The Council of Aboriginal Women of South Australia was established in order to improve the socio-economic position of South Australian Aboriginal people. Gladys Elphick was the Council’s first President and worked tirelessly alongside many influential Aboriginal women trailblazers, (Betty Watson, Margaret Lawrie, Maude Tongerie, Lowitja O’Donoghue and Faith Thomas to name a few) in order to establish vital services within the community. The influences of these women lead to the establishment of Nunkuwarrin Yunti, Tauondi College, and the Aboriginal Legal Rights Movement.

Aunty Alice Dixon
Alice Dixon is a Kaurna woman, known throughout Australia and internationally for her untiring struggle to expose and stop the deaths of Aboriginal and Torres Strait Islander people in custody. Alice was a loving mother and grandmother of seven children.

In 1992, a tree was planted in Victoria Square/Tarntanyangga to honour her memory. As part of the redevelopment of Victoria Square / Tarntanyangga a new tree (SA blue gum) was planted at a ceremony in  on 8 December 2014. The tree is surrounded by a redgum seat with sculpted hands and a plaque.

Alice joined the National Committee to defend Black Rights (CDBR) in 1987. In 1989, Alice was elected to the National Executive of the CDBR. She represented CDBR at national and international conferences and as media spokesperson publicising continuing black deaths in custody and other injustices.
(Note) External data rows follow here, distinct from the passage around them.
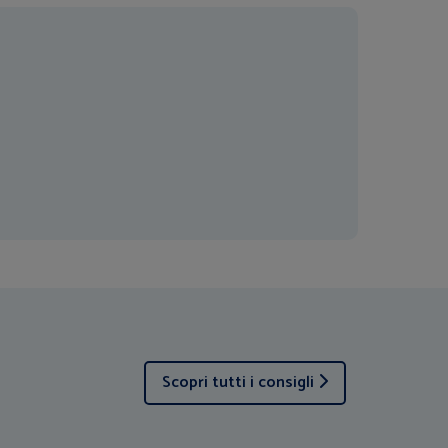
Scopri tutti i consigli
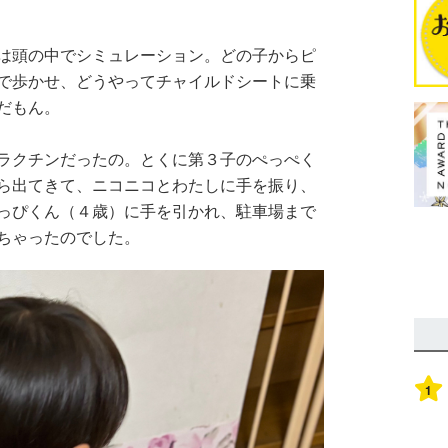
は頭の中でシミュレーション。どの子からピ
で歩かせ、どうやってチャイルドシートに乗
だもん。
ラクチンだったの。とくに第３子のぺっぺく
ら出てきて、ニコニコとわたしに手を振り、
っぴくん（４歳）に手を引かれ、駐車場まで
ちゃったのでした。
1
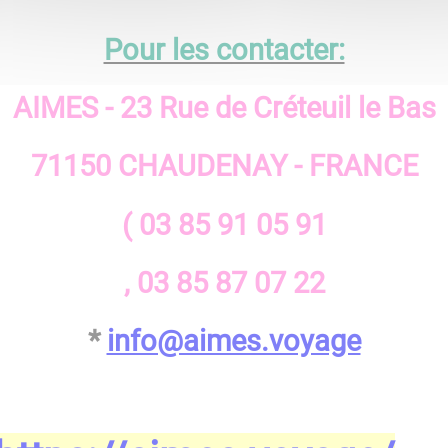
Pour les contacter:
AIMES
- 23 Rue de Créteuil le Bas
71150 CHAUDENAY - FRANCE
( 03 85 91 05 91
, 03 85 87 07 22
*
info@aimes.voyage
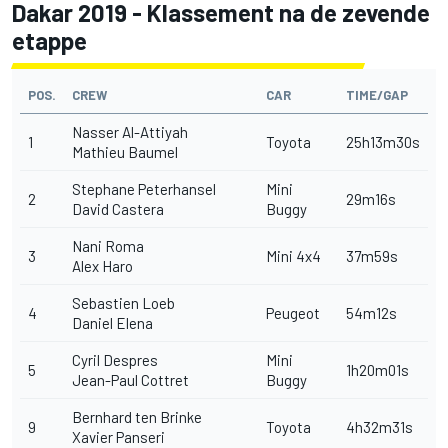
Dakar 2019 - Klassement na de zevende
etappe
POS.
CREW
CAR
TIME/GAP
Nasser Al-Attiyah
1
Toyota
25h13m30s
Mathieu Baumel
Stephane Peterhansel
Mini
2
29m16s
David Castera
Buggy
Nani Roma
3
Mini 4x4
37m59s
Alex Haro
Sebastien Loeb
4
Peugeot
54m12s
Daniel Elena
Cyril Despres
Mini
5
1h20m01s
Jean-Paul Cottret
Buggy
Bernhard ten Brinke
9
Toyota
4h32m31s
Xavier Panseri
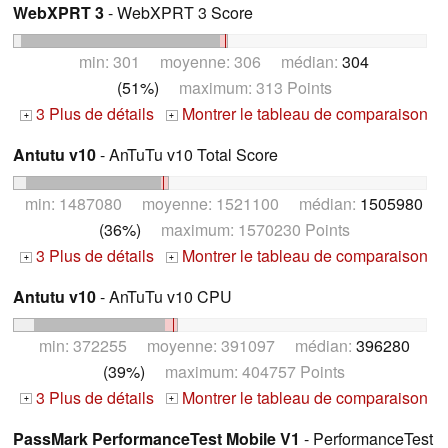
WebXPRT 3
- WebXPRT 3 Score
min: 301 moyenne: 306 médian:
304
(51%)
maximum: 313 Points
3 Plus de détails
Montrer le tableau de comparaison
+
+
Antutu v10
- AnTuTu v10 Total Score
min: 1487080 moyenne: 1521100 médian:
1505980
(36%)
maximum: 1570230 Points
3 Plus de détails
Montrer le tableau de comparaison
+
+
Antutu v10
- AnTuTu v10 CPU
min: 372255 moyenne: 391097 médian:
396280
(39%)
maximum: 404757 Points
3 Plus de détails
Montrer le tableau de comparaison
+
+
PassMark PerformanceTest Mobile V1
- PerformanceTest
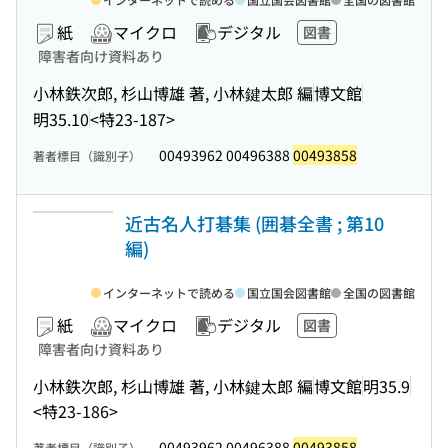
紙
マイクロ
デジタル
図書
障害者向け資料あり
小林鉄次郎, 杉山博雄 著, 小林鍵太郎 編
博文館
明35.10
<特23-187>
00493962 00496388
00493858
著者標目（識別子）
近古名人打碁集 (囲碁全書 ; 第10
編)
インターネットで読める
国立国会図書館
全国の図書館
紙
マイクロ
デジタル
図書
障害者向け資料あり
小林鉄次郎, 杉山博雄 著, 小林鍵太郎 編
博文館
明35.9
<特23-186>
00493962 00496388
00493858
著者標目（識別子）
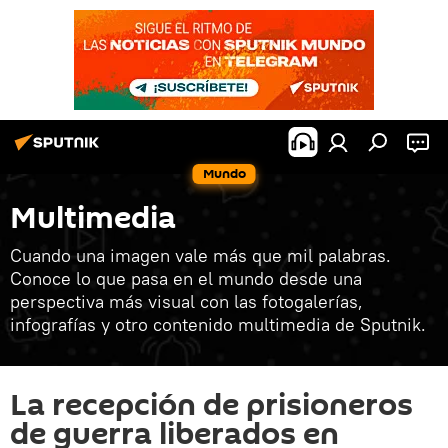
Mundo
Multimedia
Cuando una imagen vale más que mil palabras.
Conoce lo que pasa en el mundo desde una
perspectiva más visual con las fotogalerías,
infografías y otro contenido multimedia de Sputnik.
La recepción de prisioneros
de guerra liberados en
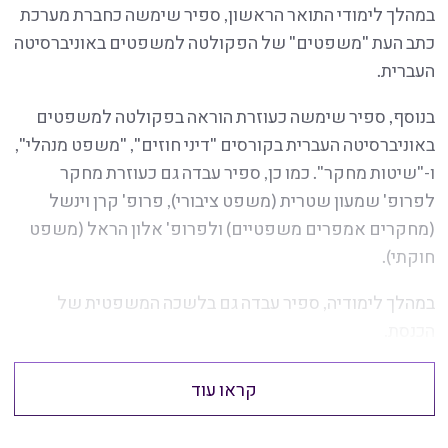
במהלך לימודי התואר הראשון, ספיר שימשה כחברת מערכת
כתב העת "משפטים" של הפקולטה למשפטים באוניברסיטה
העברית.
בנוסף, ספיר שימשה כעוזרת הוראה בפקולטה למשפטים
באוניברסיטה העברית בקורסים "דיני חוזים", "משפט מנהלי",
ו-"שיטות מחקר". כמו כן, ספיר עבדה גם כעוזרת מחקר
לפרופ' שמעון שטרית (משפט ציבורי), פרופ' קרן וינשל
(מחקרים אמפרים משפטיים) ולפרופ' אלון הראל (משפט
חוקתי).
במהלך לימודיה, ספיר עבדה גם בלשכה המשפטית של
הכנסת.
קראו עוד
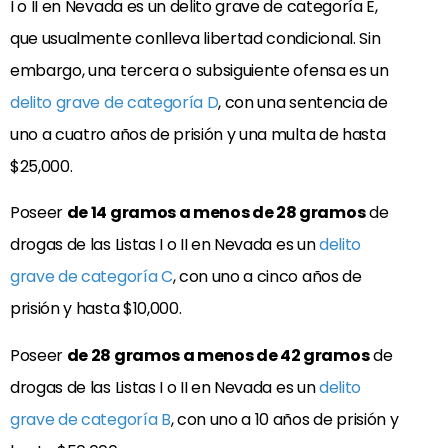
I o II en Nevada es un delito grave de categoría E,
que usualmente conlleva libertad condicional. Sin
embargo, una tercera o subsiguiente ofensa es un
delito grave de categoría D
, con una sentencia de
uno a cuatro años de prisión y una multa de hasta
$25,000.
Poseer
de 14 gramos a menos de 28 gramos
de
drogas de las Listas I o II en Nevada es un
delito
grave de categoría C
, con uno a cinco años de
prisión y hasta $10,000.
Poseer
de 28 gramos a menos de 42 gramos
de
drogas de las Listas I o II en Nevada es un
delito
grave de categoría B
, con uno a 10 años de prisión y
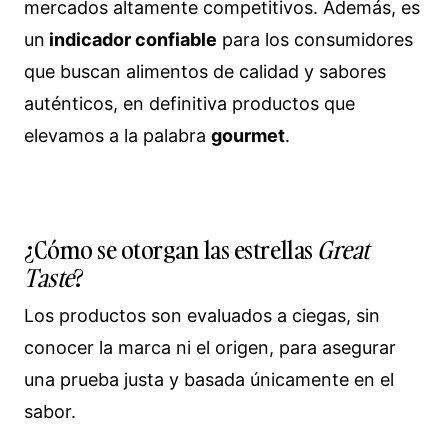
mercados altamente competitivos. Además, es
un
indicador confiable
para los consumidores
que buscan alimentos de calidad y sabores
auténticos, en definitiva productos que
elevamos a la palabra
gourmet
.
¿Cómo se otorgan las estrellas
Great
Taste
?
Los productos son evaluados a ciegas, sin
conocer la marca ni el origen, para asegurar
una prueba justa y basada únicamente en el
sabor.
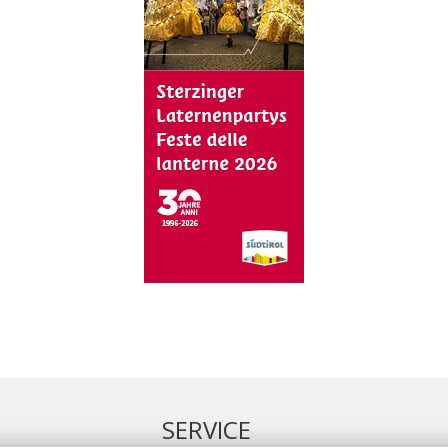
SERVICE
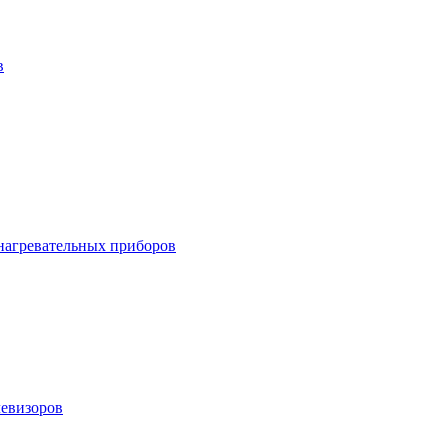
в
онагревательных приборов
левизоров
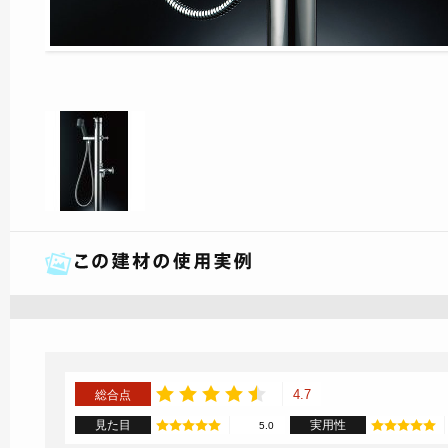
4.7
総合点
見た目
実用性
5.0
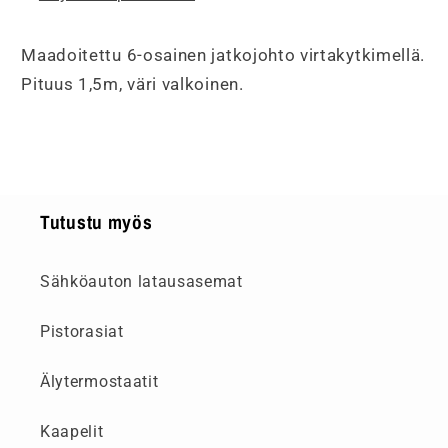
Maadoitettu 6-osainen jatkojohto virtakytkimellä.
Pituus 1,5m, väri valkoinen.
Tutustu myös
Sähköauton latausasemat
Pistorasiat
Älytermostaatit
Kaapelit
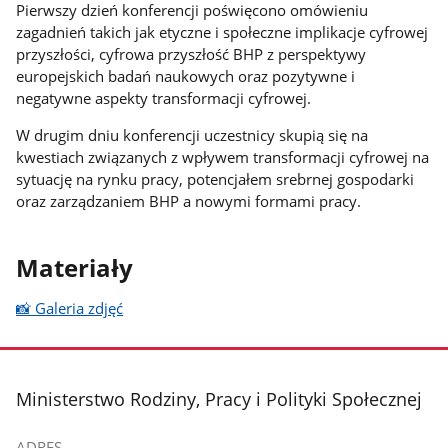
Pierwszy dzień konferencji poświęcono omówieniu
zagadnień takich jak etyczne i społeczne implikacje cyfrowej
przyszłości, cyfrowa przyszłość BHP z perspektywy
europejskich badań naukowych oraz pozytywne i
negatywne aspekty transformacji cyfrowej.
W drugim dniu konferencji uczestnicy skupią się na
kwestiach związanych z wpływem transformacji cyfrowej na
sytuację na rynku pracy, potencjałem srebrnej gospodarki
oraz zarządzaniem BHP a nowymi formami pracy.
Materiały
📸 Galeria zdjęć
stopka
Ministerstwo Rodziny, Pracy i Polityki Społecznej
ADRES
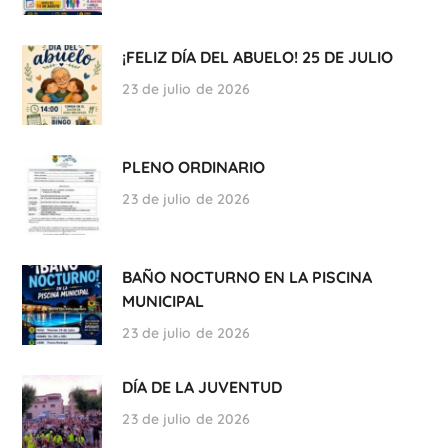
¡FELIZ DÍA DEL ABUELO! 25 DE JULIO
23 de julio de 2026
PLENO ORDINARIO
23 de julio de 2026
BAÑO NOCTURNO EN LA PISCINA
MUNICIPAL
23 de julio de 2026
DÍA DE LA JUVENTUD
23 de julio de 2026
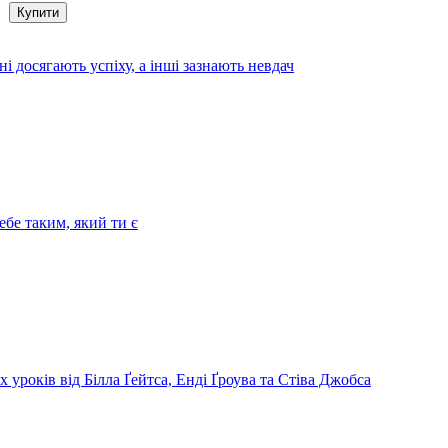
і досягають успіху, а інші зазнають невдач
бе таким, який ти є
х уроків від Білла Ґейтса, Енді Ґроува та Стіва Джобса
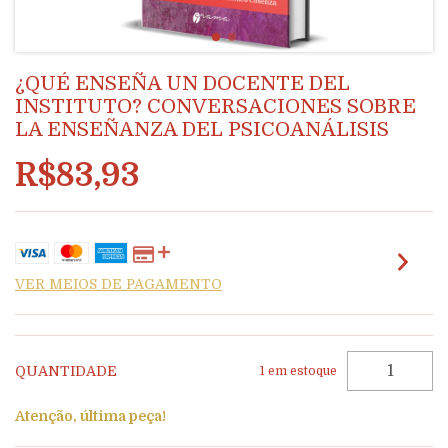
¿QUÉ ENSEÑA UN DOCENTE DEL
INSTITUTO? CONVERSACIONES SOBRE
LA ENSEÑANZA DEL PSICOANÁLISIS
R$83,93
VER MEIOS DE PAGAMENTO
QUANTIDADE
1
em estoque
Atenção, última peça!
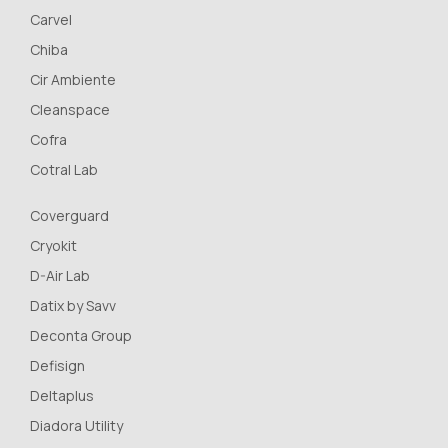
Carvel
Chiba
Cir Ambiente
Cleanspace
Cofra
Cotral Lab
Coverguard
Cryokit
D-Air Lab
Datix by Savv
Deconta Group
Defisign
Deltaplus
Diadora Utility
Alice completed the University of New South Wales Diplomacy Training Program in order to monitor the human rights abuses of Aboriginal people and highlight their occurrences in the United Nations and other forums. 

Alice was motivated by a love for her people and humankind. Her commitment to unity and determination to stop others from suffering the same fate as her son motivated her work with everyone from the imprisoned to police officers.

Alice was named Aboriginal Woman of the Year in Adelaide. Her strength inspired countless people, black and white, to join the struggle for justice. Alice also worked with the SA Aboriginal Deaths in Custody Watch Committee.
In working with all people, including those responsible for the suffering of her family and people, she showed us the humanity in others.

Council's Community Development Grants provides funding support to Aboriginal and Torres Strait Islander and other groups and communities to convene reconciliation events and activities in the city.